# Evaluate the angle x in terms of angles and y and z?

I need help with this problem and problems like this. I know that to solve this problem I have to find which angles are the same and etc, but how do I know that. How can I see that two angles are the same or if their sum is a certain angle ?

For example like this problem:

In the following figure,AB ̅and ̅̅̅̅CD are parallel. Evaluate the angle x in terms of angles y and z.

How do I approach this problem ? Can you give me some tips for these types of problems ? I would really appreciate it.

• If AB and CD are parallel then that implies BD extended forms the same angle of intersection with them at both ends. The same goes for AC. Commented Jul 15, 2016 at 13:31
• Start by drawing it out, extending AB, AC and BD, and writing in the missing angles which are equal to others. you will also use 2 rules: sum of angles within a triangle is 180 degrees, and sum of angles on a straight line is 180 degrees. Commented Jul 15, 2016 at 13:32
• @RobertFrost So the y angle at point B is equal to the angle at point D ? Commented Jul 15, 2016 at 13:36
• Yes, the higher of the two angles by D. Commented Jul 15, 2016 at 13:41

$x=z+y$

If you extend AB, BD and AC you will se that the angle outside of B is $y$.

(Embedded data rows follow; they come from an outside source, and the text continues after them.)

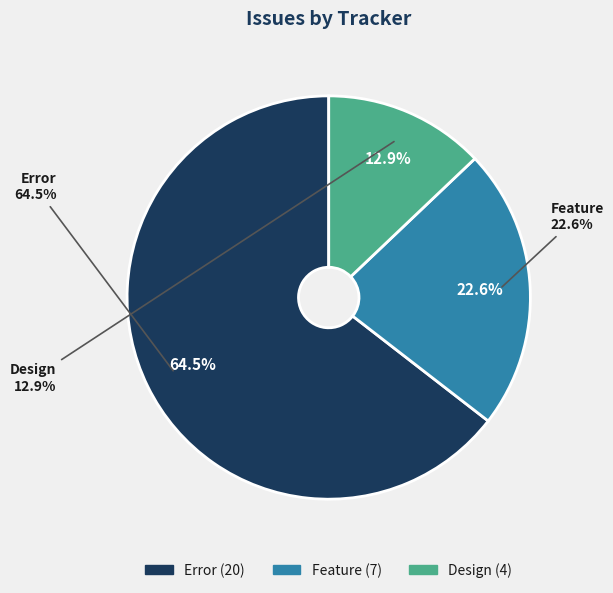

To the nearest percent, what is the difference between the Feature and Error slice percentages?

42%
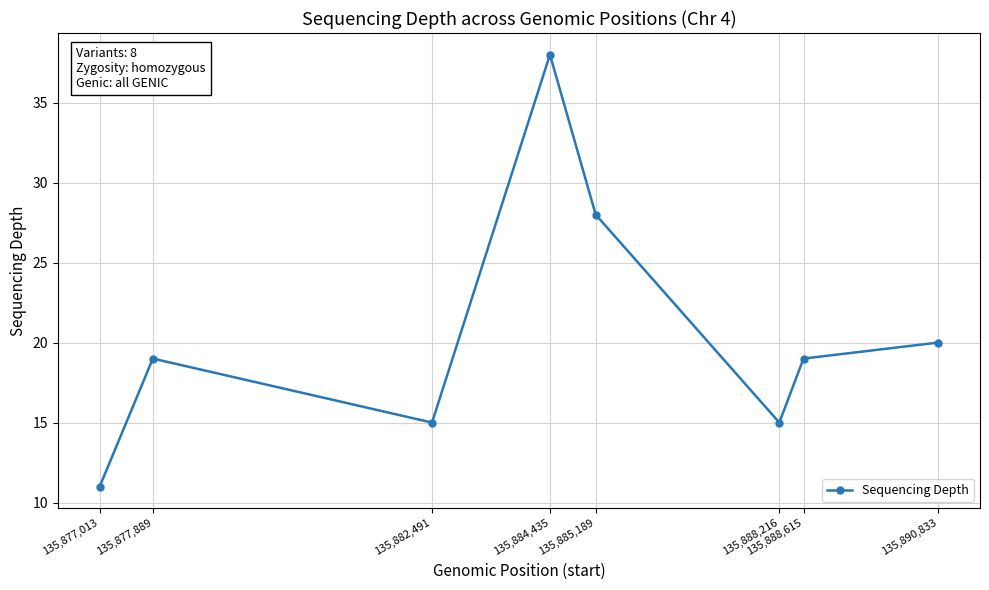

What is the sum of the values at 135,888,615 and 135,885,189?

47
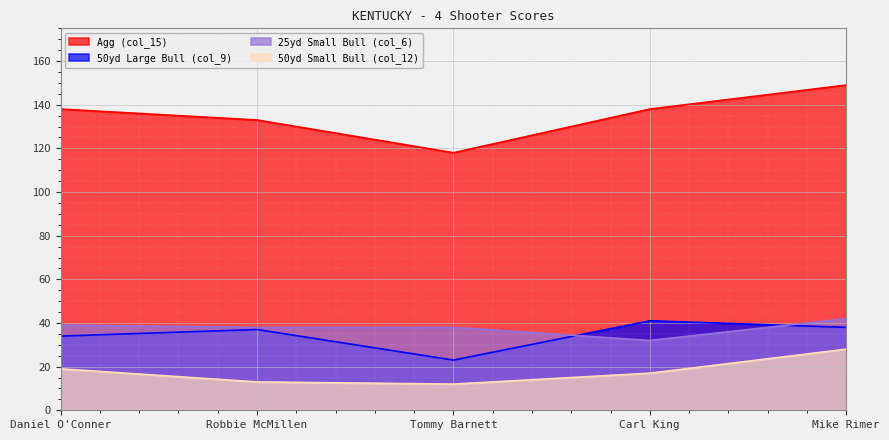

What position from the right is Carl King?

2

Since AB and DC are parallel, the internal angle next to D and inside the triangle with $z$ is equal to $y$.

The angle next to $x$ and inside the triangle with $z$ is therefore $180-(z+y)$

$x$ is therefore $z+y$.

• The moment you posted the question I figured it out hahaha. Thank you for the tips :D Commented Jul 15, 2016 at 13:42

Label angle $CDB$ as $y$ and use the exterior angle theorem for triangles in Euclidean geometry.